(Saved data entries)
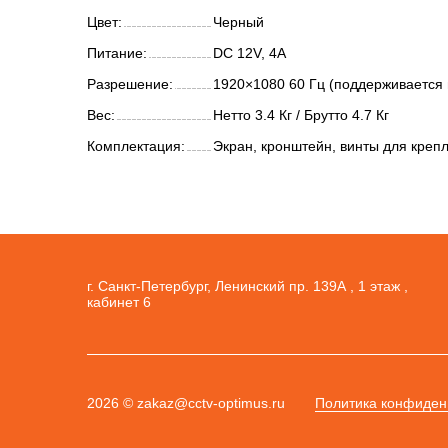
Цвет:
Черный
Питание:
DC 12V, 4А
Разрешение:
1920×1080 60 Гц (поддерживается
Вес:
Нетто 3.4 Кг / Брутто 4.7 Кг
Комплектация:
Экран, кронштейн, винты для крепл
г. Санкт-Петербург, Ленинский пр. 139А , 1 этаж ,
кабинет 6
2026 © zakaz@cctv-optimus.ru
Политика конфиден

### JOB ITEM
Write out every line above again exactly, with the pictures left out.

### ANSWER BOX
Цвет:
Черный
Питание:
DC 12V, 4А
Разрешение:
1920×1080 60 Гц (поддерживается
Вес:
Нетто 3.4 Кг / Брутто 4.7 Кг
Комплектация:
Экран, кронштейн, винты для крепл
г. Санкт-Петербург, Ленинский пр. 139А , 1 этаж ,
кабинет 6
2026 © zakaz@cctv-optimus.ru
Политика конфиден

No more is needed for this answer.